We may be hurtling towards March, but there’s still an element of the pantomime season being in full flow in Scottish football. Is there a title race in the Ladbrokes Premiership? Oh yes there is, roar some. Oh no there isn’t, bellow the others. There was even something of a panto villain here at Ibrox yesterday in the shape of Steven Naismith, who was greeted by the kind of jeering and hissing you’d get at the Pavilion when the baddie takes centre stage.

When it was all over, Graeme Murty refused to get embroiled in all this is there, isn’t there bletherings. His team reduced the gap to table-topping Celtic to six points with this thoroughly merited triumph over Hearts but the Rangers manager was keeping his cards close to the chest amid the clamour for a ‘we’re coming to get you’ soundbite.

Record set ::
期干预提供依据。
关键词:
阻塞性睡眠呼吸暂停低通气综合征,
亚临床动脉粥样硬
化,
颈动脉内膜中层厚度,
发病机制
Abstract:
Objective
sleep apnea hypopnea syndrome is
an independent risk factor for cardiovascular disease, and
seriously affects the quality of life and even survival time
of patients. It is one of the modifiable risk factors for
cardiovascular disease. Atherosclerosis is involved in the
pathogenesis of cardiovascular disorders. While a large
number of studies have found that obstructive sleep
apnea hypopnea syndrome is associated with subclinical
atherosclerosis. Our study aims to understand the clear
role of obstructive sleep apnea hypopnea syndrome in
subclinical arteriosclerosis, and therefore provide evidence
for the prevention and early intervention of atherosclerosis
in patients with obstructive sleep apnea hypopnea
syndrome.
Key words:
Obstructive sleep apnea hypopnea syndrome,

* * *

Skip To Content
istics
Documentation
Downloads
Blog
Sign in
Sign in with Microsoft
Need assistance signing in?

--

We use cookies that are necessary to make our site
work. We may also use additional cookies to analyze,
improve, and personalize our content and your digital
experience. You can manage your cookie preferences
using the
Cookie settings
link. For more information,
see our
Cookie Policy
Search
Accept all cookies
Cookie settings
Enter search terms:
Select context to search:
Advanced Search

Required work ::
(A) From the match report, return the stretch from "We may be hurtling" through "get you’ soundbite.".
(B) In the match report, which player was greeted with jeering and hissing at Ibrox?
(C) Write what comes next in the match report on Rangers and Hearts, starting after its final sentence.

Per-task outputs ::
(A)
We may be hurtling towards March, but there’s still an element of the pantomime season being in full flow in Scottish football. Is there a title race in the Ladbrokes Premiership? Oh yes there is, roar some. Oh no there isn’t, bellow the others. There was even something of a panto villain here at Ibrox yesterday in the shape of Steven Naismith, who was greeted by the kind of jeering and hissing you’d get at the Pavilion when the baddie takes centre stage.

When it was all over, Graeme Murty refused to get embroiled in all this is there, isn’t there bletherings. His team reduced the gap to table-topping Celtic to six points with this thoroughly merited triumph over Hearts but the Rangers manager was keeping his cards close to the chest amid the clamour for a ‘we’re coming to get you’ soundbite.

(B) Steven Naismith

(C)
"I'm not sure we are even in Celtic's minds,” he said. "You guys can say that (a title race) all you want but as far as I am concerned they are still the team to beat at the top of the table. All we can do is worry about us and make sure we do our job. And we did our job today.”

Jamie Murphy got Rangers up and running just before half-time but they had to wait until the last knockings to put the tin lid on the win with Russell Martin’s first goal for the club. The dominant hosts had 24 efforts on goal during the 90 minutes. Jon McLaughlin, the Hearts keeper, just about made a similar number of saves … and Josh Windass probably had as many misses. Rangers got there in the end, though.

"It was a game where we could have been more clinical and scored more but it was a thoroughly professional performance against a very stubborn and well-organised opponent,” added Murty.

The biggest outpouring of noise in the early stages was reserved for former Rangers man Kyle Lafferty, who was roundly booed upon getting his first touch. Perhaps the neatly coiffured folk in the stands simply didn’t like his bleached hair? There were certainly one or two hair-raising moments for Hearts in the opening minutes as their hosts mounted a purposeful assault.

A raking Sean Goss effort was palmed over the bar by McLaughlin before the Hearts custodian stuck out a long arm to deny Greg Docherty’s low drive.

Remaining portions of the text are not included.